Let’s consider the previous example of:

one two ثلاثة 4 خمسة

If we insert a LRM before the number “4” and a RLM after the number “4”, we get:

one two ثلاثة ‎4 ‏خمسة

We have indicated that “4” should be treated as a LTR run with a RTL either side of it.

Vertical text layout

In addition to the directional property for characters, Unicode also specifies a vertical orientation property. The vertical orientation property allows renderers to orient characters correctly when displayed in blocks of vertical lines. For example, Han ideographs, kana, and acronyms using Latin characters are displayed upright in vertical Japanese text. However, Latin characters that make up words and sentences can be rotated 90 degrees. In CSS, the effect can be achieved by using the text-orientation property in conjunction with the writing-mode property.
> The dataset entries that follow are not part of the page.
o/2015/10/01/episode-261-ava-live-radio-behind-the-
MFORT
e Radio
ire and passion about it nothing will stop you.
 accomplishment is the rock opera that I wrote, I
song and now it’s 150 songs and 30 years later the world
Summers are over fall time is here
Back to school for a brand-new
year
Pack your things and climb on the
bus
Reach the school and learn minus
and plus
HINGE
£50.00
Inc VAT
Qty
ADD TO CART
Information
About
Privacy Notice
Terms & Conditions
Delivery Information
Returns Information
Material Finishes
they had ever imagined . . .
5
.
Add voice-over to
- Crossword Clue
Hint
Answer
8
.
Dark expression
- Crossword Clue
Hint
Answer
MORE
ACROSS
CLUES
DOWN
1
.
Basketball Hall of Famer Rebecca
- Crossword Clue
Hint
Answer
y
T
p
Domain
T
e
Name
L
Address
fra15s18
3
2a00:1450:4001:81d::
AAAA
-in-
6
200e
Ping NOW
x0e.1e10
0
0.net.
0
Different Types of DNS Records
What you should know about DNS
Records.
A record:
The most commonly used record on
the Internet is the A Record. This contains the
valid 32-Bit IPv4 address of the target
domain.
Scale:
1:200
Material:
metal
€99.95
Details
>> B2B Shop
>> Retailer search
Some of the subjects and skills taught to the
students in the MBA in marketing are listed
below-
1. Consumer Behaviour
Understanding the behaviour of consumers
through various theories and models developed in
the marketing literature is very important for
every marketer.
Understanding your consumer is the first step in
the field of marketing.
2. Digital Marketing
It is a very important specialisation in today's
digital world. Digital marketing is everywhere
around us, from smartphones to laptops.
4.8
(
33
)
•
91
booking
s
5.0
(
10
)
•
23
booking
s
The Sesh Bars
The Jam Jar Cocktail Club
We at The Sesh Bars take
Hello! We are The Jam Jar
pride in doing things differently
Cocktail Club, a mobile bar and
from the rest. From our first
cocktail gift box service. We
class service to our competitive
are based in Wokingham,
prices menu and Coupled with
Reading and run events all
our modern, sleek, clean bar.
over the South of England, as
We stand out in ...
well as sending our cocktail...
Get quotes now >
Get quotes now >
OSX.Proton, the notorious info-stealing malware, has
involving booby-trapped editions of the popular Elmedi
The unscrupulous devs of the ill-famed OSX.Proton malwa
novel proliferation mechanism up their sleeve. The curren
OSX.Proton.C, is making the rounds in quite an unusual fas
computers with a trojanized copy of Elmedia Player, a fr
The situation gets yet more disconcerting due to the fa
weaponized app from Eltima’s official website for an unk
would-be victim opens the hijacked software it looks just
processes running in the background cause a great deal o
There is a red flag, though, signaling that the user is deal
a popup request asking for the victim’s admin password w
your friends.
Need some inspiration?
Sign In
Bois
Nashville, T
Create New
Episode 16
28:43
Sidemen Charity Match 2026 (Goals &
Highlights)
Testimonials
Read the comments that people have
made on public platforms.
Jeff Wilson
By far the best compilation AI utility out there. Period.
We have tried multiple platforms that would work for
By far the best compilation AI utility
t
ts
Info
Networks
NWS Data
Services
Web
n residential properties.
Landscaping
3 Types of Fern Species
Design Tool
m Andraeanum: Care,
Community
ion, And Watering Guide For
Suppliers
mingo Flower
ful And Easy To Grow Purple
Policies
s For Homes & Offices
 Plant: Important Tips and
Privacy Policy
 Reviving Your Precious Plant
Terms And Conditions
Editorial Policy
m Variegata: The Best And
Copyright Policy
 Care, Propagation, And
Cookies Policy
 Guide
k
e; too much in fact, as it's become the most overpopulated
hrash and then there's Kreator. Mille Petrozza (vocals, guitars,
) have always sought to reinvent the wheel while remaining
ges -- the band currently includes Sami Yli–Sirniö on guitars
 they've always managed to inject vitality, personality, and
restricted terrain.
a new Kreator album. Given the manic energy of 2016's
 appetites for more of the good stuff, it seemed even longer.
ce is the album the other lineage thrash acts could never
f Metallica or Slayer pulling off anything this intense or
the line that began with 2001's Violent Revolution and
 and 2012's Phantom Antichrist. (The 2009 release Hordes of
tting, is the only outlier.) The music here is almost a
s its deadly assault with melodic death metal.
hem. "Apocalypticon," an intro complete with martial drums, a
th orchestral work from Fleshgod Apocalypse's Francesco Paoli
Implications for caret movement

Text rendering and text directionality have implications for caret movement. Latin script only requires forward and backward movement of the caret. However, vertical text layout requires the caret to rotate by 90 degrees then an upwards and downwards movement of the caret. Some scripts require the caret to move over groups of characters. For example, in Thai if the caret is positioned after a base consonant, vowel, and tone mark, the cursor should skip back over the combined glyph when the user types the left arrow.

An image showing how the cursor moves when using the left arrow key to move over a glyph using combining characters in Thai.

For bidirectional scripts, the direction of the caret movement might change depending on the direction of the text involved. For example, when using the arrow keys to move from right to left through Latin and then Hebrew text in the same sentence, the insertion point moves in a left-to-right manner through the Latin text and then continues at the rightmost character in the Hebrew text and progresses in a right-to-left manner.

An image showing how the cursor moves through Latin and Hebrew characters when using the right arrow key.